Por isso, é com tranquilidade que o CEO da Adamastor antecipa o sucesso do Furia no mercado automóvel, onde identifica três potenciais clientes: os colecionadores de carros exclusivos, os amantes de carros de alta performance e o condutor que, pontualmente, quer usar o seu carro em pista.
Num primeiro momento, a Adamastor quer vender os Furia na Europa e nos Emirados Árabes. São essas as primeiras homologações a garantir. Só daqui a um tempo que é pensa acelerar para os EUA, América do Sul ou Ásia.
O que se torna claro, também, é que a Adamastor precisa das vendas para começar a produzir – uma vez que a dotação orçamental está prevista para garantir as homologações, mas não muito mais do que isso – ou então de mais investidores.

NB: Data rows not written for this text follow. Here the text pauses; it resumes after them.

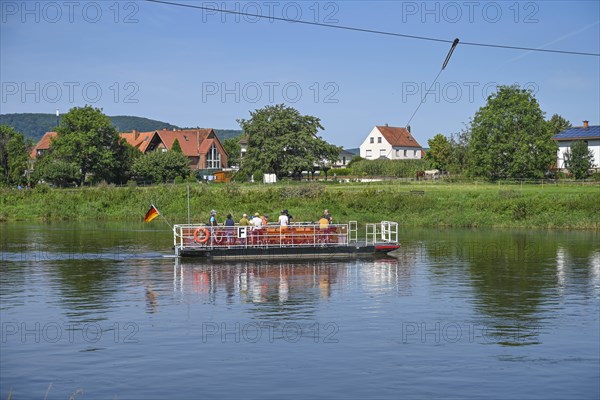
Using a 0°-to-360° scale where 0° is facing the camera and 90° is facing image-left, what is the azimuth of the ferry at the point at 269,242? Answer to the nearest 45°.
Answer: approximately 270°
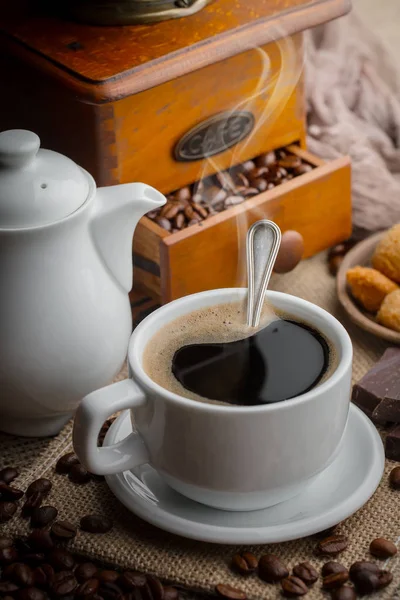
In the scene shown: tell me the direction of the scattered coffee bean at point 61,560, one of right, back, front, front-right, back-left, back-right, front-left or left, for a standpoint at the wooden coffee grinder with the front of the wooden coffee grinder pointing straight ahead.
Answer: front-right

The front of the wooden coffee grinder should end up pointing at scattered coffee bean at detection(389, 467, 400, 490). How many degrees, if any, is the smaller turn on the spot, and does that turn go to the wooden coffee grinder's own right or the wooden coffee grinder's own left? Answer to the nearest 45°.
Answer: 0° — it already faces it

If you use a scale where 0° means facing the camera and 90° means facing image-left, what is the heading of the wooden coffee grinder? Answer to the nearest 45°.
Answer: approximately 315°

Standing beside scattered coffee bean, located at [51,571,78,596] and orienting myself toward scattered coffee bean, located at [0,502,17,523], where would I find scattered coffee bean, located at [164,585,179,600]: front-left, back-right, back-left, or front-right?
back-right

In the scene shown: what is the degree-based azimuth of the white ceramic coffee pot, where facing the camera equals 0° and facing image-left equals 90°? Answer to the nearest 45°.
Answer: approximately 270°

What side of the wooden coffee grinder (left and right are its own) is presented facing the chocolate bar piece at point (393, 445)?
front

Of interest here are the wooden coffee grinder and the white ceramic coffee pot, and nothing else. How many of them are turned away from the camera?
0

“Investidores são sempre bem-vindos”, confirma Quintas. “Digo sempre que mais vale ser dono de 10% de um bife do que 100% de um osso. Conseguiríamos crescer. Até porque uma das nossas funções é desenvolver tecnologias” – o que fazem através da Adamastor Advanced Technologies, que já patenteou algumas invenções e que encontrou várias soluções para o desenvolvimento do Furia “e a um custo muito inferior porque quem não tem cão, caça com coelho”, diz.

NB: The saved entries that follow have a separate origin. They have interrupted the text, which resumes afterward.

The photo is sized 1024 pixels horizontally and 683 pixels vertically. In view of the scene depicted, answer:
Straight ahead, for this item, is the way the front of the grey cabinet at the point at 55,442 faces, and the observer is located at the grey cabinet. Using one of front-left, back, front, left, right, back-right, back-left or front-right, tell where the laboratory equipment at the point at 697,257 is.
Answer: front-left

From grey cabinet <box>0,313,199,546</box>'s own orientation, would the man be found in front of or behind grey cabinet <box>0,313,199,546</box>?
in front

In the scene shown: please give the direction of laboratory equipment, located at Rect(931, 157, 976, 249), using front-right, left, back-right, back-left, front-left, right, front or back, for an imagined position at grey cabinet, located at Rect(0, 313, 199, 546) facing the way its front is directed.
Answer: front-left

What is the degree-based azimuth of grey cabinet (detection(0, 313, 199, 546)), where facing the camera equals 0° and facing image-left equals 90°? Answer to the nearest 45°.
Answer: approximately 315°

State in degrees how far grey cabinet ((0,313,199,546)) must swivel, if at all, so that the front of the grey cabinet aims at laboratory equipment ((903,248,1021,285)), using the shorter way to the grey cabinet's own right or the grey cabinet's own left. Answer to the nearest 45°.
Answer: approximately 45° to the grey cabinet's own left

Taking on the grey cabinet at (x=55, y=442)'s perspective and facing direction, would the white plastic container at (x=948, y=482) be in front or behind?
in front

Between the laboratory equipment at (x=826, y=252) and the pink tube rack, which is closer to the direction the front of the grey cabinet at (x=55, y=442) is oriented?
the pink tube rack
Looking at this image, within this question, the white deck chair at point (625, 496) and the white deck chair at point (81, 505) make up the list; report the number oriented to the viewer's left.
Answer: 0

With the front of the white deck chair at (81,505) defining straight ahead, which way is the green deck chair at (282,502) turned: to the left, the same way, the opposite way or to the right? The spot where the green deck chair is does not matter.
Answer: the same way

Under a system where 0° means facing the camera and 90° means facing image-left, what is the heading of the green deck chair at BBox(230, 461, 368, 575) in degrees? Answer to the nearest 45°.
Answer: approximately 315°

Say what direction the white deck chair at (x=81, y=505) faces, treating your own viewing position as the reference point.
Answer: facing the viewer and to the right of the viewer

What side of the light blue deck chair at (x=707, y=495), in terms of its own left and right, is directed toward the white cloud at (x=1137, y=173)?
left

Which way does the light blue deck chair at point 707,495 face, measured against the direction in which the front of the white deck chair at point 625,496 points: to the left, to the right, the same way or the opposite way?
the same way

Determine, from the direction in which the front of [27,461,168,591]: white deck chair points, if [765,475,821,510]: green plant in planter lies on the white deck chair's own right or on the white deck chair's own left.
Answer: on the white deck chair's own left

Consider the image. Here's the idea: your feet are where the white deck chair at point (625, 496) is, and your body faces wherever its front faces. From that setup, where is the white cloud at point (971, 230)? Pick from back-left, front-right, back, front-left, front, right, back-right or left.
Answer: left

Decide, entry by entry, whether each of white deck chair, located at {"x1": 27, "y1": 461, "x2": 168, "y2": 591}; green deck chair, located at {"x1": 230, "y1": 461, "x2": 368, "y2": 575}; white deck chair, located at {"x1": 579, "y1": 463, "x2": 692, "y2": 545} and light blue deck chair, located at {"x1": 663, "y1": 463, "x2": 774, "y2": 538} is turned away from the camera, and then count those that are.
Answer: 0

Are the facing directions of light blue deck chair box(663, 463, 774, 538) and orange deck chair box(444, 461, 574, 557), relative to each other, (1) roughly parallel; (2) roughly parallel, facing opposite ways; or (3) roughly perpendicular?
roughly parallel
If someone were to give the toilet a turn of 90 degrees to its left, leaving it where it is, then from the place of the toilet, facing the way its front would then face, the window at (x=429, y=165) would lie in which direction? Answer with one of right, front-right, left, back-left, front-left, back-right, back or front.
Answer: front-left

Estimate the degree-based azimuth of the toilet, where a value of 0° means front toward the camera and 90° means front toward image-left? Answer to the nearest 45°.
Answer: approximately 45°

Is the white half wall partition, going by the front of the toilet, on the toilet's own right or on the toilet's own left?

Digo sempre que mais vale ser dono de 10% de um bife do que 100% de um osso
ricardo quintas
Não fecha, por isso mesmo, a porta a investidores estrangeiros – mas admite que gostaria que a maioria do capital continuasse a ser nacional – até porque, nota, “se tivéssemos €5 milhões por ano para Investigação e Desenvolvimento, dávamos pulos de contentes”.
Para já, é tempo de se concentrar em homologar o Furia, mostrá-lo em pista – a Adamastor não apostará em show-rooms, uma vez que acredita na capacidade de o carro encantar na estrada – e começar a produzir. Se correr tudo bem, daqui a dois anos, a empresa estará a apresentar um novo modelo, desenhado e projetado pelas mesmas 14 pessoas que deram vida ao Furia. Ou por outras, que estas tenham formado.
A escolha do nome da empresa, Adamastor, não terá sido alheia à figura d’O Mostrengo, com que Luís de Camões falou da mitológica figura no Canto V d ‘Os Lusíadas. Nele, o Adamastor simboliza as forças da Natureza que se erguiam do fundo do mar e tornavam difícil o caminho aos navegadores portugueses. Se for parecida com o Mostrengo, a Adamastor arrisca mesmo tornar-se numa empresa muito valiosa para a economia nacional. Mas, tal como referia o CEO da organização no início da nossa conversa, ainda vamos “ter de aguardar um bocadinho” para confirmar. A promessa ficou feita: daqui a dois anos voltaremos a conversar para saber do novo modelo e das vendas do Furia. Que já se destaca por ser o primeiro superdesportivo 100% português. O que significa que, à imagem d’ O Mostrengo, coragem não lhe faltou.